## What is being asked
What is needed is the run of lines from the one with "immunohistochemical stain shows" through the close of the data, set down exactly.

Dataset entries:
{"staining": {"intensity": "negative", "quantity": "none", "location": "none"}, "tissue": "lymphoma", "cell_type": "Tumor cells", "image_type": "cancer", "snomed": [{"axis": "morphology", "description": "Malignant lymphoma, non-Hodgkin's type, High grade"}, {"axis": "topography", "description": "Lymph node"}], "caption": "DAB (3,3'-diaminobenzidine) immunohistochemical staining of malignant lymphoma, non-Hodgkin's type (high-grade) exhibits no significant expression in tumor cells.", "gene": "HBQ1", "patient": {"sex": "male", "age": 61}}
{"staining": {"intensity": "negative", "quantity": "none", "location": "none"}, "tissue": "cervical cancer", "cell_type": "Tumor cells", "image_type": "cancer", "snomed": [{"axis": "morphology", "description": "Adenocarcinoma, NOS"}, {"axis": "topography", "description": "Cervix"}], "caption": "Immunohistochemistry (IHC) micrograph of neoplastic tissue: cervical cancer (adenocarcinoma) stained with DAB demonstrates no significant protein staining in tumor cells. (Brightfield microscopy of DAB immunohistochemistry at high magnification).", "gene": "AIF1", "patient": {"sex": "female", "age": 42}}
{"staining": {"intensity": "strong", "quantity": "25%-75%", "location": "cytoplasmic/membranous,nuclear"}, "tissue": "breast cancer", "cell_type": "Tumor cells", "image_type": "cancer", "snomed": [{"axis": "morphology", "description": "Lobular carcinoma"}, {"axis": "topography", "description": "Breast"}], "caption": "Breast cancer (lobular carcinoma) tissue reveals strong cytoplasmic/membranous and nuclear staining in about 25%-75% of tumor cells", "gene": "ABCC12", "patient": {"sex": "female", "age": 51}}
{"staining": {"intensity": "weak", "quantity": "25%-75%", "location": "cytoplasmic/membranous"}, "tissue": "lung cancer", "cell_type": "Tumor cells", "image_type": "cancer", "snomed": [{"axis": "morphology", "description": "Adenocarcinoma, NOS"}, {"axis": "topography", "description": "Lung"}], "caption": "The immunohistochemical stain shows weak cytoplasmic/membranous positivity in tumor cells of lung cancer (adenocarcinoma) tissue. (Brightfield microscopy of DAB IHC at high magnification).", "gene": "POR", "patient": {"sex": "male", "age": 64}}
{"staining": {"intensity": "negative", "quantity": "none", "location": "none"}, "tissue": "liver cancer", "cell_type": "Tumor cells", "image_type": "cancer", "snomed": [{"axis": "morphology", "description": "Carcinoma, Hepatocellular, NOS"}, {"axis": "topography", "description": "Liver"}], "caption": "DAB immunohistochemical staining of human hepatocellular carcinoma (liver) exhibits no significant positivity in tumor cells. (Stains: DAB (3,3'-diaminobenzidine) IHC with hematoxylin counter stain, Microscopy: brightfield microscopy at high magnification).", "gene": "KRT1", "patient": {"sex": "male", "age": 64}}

## Answer to this problem
{"staining": {"intensity": "weak", "quantity": "25%-75%", "location": "cytoplasmic/membranous"}, "tissue": "lung cancer", "cell_type": "Tumor cells", "image_type": "cancer", "snomed": [{"axis": "morphology", "description": "Adenocarcinoma, NOS"}, {"axis": "topography", "description": "Lung"}], "caption": "The immunohistochemical stain shows weak cytoplasmic/membranous positivity in tumor cells of lung cancer (adenocarcinoma) tissue. (Brightfield microscopy of DAB IHC at high magnification).", "gene": "POR", "patient": {"sex": "male", "age": 64}}
{"staining": {"intensity": "negative", "quantity": "none", "location": "none"}, "tissue": "liver cancer", "cell_type": "Tumor cells", "image_type": "cancer", "snomed": [{"axis": "morphology", "description": "Carcinoma, Hepatocellular, NOS"}, {"axis": "topography", "description": "Liver"}], "caption": "DAB immunohistochemical staining of human hepatocellular carcinoma (liver) exhibits no significant positivity in tumor cells. (Stains: DAB (3,3'-diaminobenzidine) IHC with hematoxylin counter stain, Microscopy: brightfield microscopy at high magnification).", "gene": "KRT1", "patient": {"sex": "male", "age": 64}}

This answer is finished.